But if teams are told to be consistent with an established agile practice set, they can easily dismiss any new ideas that might in fact be better than their current approach.

Training can suffer, too

Some clients tell me not to change their training, because hundreds of people have taken a particular version and they want everyone to have a consistent experience. When the ratings on these same courses were low, they were valuing consistency over quality.

A more agile approach would be to test out another course on a subset of people and measure the results. But even when we've explained this to some clients, they say they want to stick to the consistent training instead. Because if the new class is better, they'll have to start all over. 

Consistently progressing toward a lower-quality endpoint can still look better in metrics than starting over with a better solution.

These comments often come from the people leading the agile transformation. If the agile leaders can't pivot on something as simple as a training class, it's unlikely they'll have the ability to pivot when the business landscape shifts.

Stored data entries

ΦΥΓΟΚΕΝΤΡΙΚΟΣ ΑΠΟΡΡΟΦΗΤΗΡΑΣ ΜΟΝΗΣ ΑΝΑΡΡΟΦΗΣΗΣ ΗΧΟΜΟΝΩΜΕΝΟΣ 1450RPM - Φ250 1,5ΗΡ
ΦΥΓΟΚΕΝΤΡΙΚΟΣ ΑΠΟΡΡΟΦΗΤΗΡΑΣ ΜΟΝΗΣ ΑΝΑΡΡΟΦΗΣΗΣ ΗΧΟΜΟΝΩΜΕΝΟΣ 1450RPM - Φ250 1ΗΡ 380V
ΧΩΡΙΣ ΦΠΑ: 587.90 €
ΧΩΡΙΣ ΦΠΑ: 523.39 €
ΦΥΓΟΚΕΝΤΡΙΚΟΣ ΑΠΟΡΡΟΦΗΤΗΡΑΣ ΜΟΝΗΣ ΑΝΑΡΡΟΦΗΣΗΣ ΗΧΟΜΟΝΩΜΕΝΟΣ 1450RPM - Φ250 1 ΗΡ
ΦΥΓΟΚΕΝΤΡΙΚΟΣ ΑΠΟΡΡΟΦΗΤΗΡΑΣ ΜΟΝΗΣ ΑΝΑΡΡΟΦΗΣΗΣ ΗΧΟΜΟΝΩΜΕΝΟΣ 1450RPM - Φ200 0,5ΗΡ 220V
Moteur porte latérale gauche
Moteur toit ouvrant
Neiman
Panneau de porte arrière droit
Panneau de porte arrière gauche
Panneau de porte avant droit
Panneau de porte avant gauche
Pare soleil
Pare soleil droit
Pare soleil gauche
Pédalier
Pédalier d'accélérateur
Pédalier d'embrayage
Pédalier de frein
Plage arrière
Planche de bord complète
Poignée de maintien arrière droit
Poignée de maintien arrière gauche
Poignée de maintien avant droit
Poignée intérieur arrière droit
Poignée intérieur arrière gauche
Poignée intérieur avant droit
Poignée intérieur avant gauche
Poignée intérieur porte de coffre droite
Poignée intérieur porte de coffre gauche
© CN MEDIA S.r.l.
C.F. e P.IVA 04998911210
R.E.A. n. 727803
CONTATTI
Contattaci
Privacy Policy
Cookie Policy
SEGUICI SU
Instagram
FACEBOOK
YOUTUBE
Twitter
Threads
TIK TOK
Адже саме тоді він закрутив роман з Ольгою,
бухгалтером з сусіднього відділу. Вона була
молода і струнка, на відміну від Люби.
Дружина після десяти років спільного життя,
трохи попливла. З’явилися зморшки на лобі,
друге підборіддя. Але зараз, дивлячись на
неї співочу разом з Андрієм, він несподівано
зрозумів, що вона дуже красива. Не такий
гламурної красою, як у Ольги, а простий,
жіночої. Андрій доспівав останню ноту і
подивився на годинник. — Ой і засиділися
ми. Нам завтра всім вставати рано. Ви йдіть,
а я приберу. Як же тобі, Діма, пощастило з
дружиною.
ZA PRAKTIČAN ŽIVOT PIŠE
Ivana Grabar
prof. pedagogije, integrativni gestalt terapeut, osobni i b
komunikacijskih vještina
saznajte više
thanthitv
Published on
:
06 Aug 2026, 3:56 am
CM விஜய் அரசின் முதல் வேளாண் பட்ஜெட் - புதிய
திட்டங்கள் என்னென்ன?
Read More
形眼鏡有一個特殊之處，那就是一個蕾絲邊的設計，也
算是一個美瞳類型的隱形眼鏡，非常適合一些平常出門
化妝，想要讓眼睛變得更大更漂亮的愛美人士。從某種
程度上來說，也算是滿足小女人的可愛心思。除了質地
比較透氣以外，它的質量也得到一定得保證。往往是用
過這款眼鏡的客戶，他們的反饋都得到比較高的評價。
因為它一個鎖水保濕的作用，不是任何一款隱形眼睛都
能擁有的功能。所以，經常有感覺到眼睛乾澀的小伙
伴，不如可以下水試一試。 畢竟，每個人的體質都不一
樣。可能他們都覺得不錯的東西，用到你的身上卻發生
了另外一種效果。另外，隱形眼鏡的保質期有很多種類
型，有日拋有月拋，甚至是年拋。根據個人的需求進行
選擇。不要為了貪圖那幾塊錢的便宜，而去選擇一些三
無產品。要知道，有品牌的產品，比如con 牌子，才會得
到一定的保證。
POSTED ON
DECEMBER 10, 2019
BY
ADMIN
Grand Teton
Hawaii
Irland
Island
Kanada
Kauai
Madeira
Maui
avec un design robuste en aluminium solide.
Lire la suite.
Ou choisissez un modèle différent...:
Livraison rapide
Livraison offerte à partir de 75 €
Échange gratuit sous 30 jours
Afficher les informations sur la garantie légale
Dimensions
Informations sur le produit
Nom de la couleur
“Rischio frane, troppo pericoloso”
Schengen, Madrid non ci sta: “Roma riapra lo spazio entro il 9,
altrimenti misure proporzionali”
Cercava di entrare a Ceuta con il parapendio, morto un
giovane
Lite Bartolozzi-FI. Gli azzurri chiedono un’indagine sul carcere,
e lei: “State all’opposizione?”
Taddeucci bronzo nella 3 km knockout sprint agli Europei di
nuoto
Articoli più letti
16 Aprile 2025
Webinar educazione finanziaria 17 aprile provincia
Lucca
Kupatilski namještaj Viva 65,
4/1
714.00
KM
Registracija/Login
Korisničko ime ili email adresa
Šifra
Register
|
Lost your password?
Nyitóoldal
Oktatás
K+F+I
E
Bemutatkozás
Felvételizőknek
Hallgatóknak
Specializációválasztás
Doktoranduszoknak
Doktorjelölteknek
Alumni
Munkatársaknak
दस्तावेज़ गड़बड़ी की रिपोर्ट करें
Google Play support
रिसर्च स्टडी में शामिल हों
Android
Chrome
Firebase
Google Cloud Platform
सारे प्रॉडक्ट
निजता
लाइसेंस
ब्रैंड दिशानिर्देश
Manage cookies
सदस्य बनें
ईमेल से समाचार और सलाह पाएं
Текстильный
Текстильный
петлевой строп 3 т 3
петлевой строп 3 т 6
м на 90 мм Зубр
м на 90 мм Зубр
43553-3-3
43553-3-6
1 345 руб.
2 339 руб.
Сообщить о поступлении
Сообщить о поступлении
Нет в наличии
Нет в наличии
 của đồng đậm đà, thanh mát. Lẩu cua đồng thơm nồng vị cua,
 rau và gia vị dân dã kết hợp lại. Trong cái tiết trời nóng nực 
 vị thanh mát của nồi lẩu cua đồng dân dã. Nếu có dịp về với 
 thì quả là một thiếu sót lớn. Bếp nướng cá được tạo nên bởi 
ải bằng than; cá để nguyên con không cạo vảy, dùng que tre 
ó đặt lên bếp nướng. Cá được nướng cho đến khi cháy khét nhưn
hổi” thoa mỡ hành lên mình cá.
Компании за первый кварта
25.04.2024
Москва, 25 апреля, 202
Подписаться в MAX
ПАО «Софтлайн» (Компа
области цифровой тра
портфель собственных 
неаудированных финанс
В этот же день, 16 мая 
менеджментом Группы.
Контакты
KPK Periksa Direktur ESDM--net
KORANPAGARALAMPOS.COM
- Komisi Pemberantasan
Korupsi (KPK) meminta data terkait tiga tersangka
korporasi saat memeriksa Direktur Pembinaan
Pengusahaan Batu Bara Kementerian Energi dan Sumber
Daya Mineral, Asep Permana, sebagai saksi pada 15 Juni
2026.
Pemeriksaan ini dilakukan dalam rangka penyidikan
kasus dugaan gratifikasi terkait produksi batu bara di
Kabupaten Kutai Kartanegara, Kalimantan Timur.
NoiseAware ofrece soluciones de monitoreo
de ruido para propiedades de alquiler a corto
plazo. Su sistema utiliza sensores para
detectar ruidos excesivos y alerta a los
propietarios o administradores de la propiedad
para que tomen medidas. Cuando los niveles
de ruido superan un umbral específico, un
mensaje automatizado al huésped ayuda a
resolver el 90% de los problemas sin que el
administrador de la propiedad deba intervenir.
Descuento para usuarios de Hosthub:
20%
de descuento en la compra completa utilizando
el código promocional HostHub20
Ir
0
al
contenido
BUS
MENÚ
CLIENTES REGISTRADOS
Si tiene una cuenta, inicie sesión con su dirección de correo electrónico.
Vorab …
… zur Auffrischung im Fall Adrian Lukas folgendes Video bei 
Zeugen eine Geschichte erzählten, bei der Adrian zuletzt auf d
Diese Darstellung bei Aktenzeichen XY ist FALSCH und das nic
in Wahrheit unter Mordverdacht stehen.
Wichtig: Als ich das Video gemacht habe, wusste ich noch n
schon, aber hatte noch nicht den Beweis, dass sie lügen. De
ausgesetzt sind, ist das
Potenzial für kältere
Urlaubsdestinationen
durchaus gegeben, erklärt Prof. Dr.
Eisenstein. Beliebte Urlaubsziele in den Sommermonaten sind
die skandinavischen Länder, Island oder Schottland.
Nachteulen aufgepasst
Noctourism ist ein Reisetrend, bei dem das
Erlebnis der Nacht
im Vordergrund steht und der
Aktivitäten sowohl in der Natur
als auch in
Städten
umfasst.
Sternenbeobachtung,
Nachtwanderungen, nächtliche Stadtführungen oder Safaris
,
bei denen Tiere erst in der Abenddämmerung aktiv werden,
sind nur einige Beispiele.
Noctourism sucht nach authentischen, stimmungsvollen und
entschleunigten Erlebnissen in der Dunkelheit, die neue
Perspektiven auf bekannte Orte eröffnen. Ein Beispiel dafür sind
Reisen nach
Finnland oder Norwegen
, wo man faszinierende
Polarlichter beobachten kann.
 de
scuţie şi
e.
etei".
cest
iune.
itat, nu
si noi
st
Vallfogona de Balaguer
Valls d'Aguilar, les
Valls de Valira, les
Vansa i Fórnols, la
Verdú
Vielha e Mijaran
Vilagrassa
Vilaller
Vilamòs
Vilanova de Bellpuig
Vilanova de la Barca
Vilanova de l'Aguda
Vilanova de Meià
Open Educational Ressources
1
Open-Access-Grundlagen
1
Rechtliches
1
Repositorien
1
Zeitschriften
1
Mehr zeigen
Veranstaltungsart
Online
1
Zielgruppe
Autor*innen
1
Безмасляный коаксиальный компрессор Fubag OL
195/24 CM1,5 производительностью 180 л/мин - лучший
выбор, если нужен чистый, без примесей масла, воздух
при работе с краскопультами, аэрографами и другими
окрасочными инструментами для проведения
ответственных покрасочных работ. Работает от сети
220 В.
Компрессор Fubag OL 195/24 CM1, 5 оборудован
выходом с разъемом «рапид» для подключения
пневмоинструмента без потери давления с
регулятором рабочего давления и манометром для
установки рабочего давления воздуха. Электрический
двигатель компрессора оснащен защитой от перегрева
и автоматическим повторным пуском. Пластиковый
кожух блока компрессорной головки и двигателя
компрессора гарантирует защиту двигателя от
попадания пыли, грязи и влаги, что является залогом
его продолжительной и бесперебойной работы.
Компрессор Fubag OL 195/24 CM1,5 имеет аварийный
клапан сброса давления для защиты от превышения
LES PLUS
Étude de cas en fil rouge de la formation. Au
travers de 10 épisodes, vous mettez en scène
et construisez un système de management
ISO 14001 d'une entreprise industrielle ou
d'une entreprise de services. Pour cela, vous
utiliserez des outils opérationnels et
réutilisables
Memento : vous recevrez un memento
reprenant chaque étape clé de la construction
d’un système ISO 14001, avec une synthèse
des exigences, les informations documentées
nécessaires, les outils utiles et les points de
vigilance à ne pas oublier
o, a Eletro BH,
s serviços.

> **Task goal**
Please answer these questions from the passage on agile training:
(a) Why do some clients want their training left unchanged?
(b) What more agile approach to training does the passage describe?
(c) Who do these comments often come from?

> **Response**
(a) Hundreds of people have taken a particular version, and the clients want everyone to have a consistent experience.
(b) Testing out another course on a subset of people and measuring the results.
(c) The people leading the agile transformation.